Sexual function in ankylosing spondylitis: a study of 65 men.

J Urol

Department of Internal Medicine, Medical Faculty, Celal Bayar University, Manisa, Turkey.

Published: April 2004

Purpose: We evaluated sexual function in male patients with ankylosing spondylitis (AS) using the validated International Index of Erectile Function (IIEF). We also assessed the frequency and association of erectile dysfunction with patient age, disease duration, morning stiffness, laboratory activity, disease severity, depression status and medication use in this patient group.

Materials And Methods: We evaluated sexual function, in particular erectile dysfunction (ED), using the IIEF in male patients with AS followed regularly at the outpatient clinic of rheumatology and compared results with those in healthy controls. Patient age, disease duration, morning stiffness, laboratory activity, disease severity and medication use were obtained by reviewing the medical record. Affective patient and control states were measured by the Beck Depression Inventory. The Bath AS Functional Index was used to measure functional status in AS cases.

Results: To our knowledge this is the first study of the frequency of ED in men with AS (8 of 65 or 12%).
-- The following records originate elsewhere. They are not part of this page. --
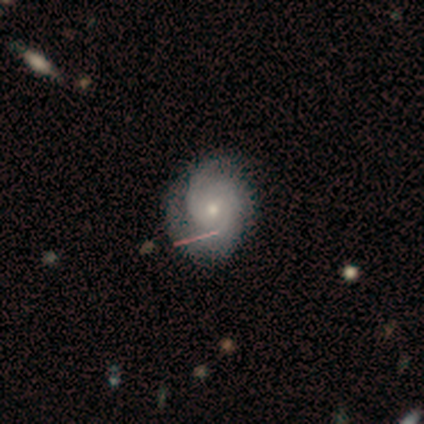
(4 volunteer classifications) A featured or disk galaxy (100%) with no bar (100%), 2 (33%, tied with 3 and can't tell) tight (67%) spiral arms (75%) and a small central bulge (75%). Merging: none (75%).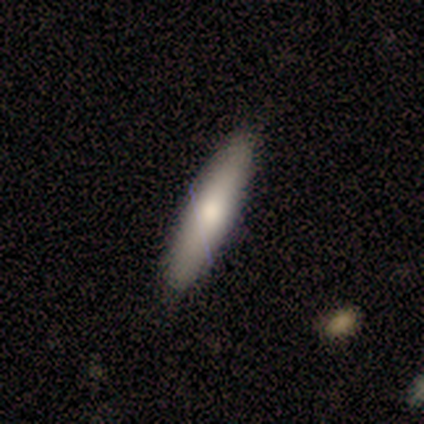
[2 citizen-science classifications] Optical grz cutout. It shows a smooth galaxy with no disk features (100%) that is cigar-shaped (100%). Merging: none (100%).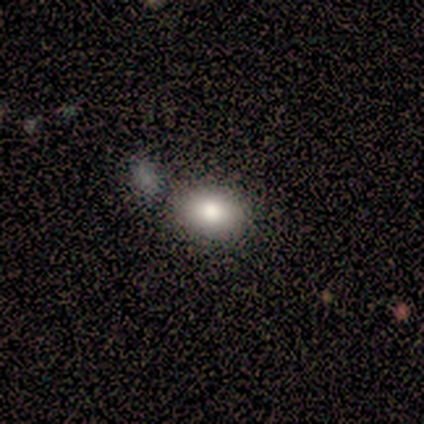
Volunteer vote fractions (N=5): Overall: smooth (80%). How rounded: in between (75%). Merging: none (80%).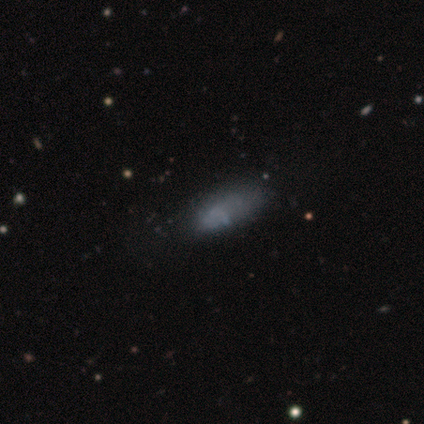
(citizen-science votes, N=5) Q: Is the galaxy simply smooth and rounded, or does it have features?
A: smooth — 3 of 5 (60%).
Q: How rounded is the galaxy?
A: in between — 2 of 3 (67%).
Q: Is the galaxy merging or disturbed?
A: none — 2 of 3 (67%).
Compared to healthy controls patients with AS had significantly lower erectile function, orgasmic function, intercourse satisfaction and overall satisfaction scores according to the IIEF, whereas sexual desire scores were also lower, although not significantly. According to self-reported patient data ED was a prominent characteristic of our population. We were not able to relate any clinical features or laboratory findings to ED except the duration of morning stiffness. The 22 men with a high degree of morning stiffness (greater than 4 hours) had lower erectile function scores compared to the 12 with AS and a low degree of morning stiffness (less than 2 hours) (18.3 +/- 1.6 vs 26.5 +/- 2.4, p <0.05). Of 65 patients with AS 25 (38%) were depressed in our study group according to the Beck Depression Inventory, while no healthy controls were depressed when a score of greater than 13 was used as the cutoff.

Conclusions: ED can be seen in the course of AS. The pathogenesis of ED in patients with AS is thought to be multifactorial with disease and treatment related factors. Thus, male patients with AS, in particular those with a high degree of morning stiffness, should be encouraged to talk about their sexuality.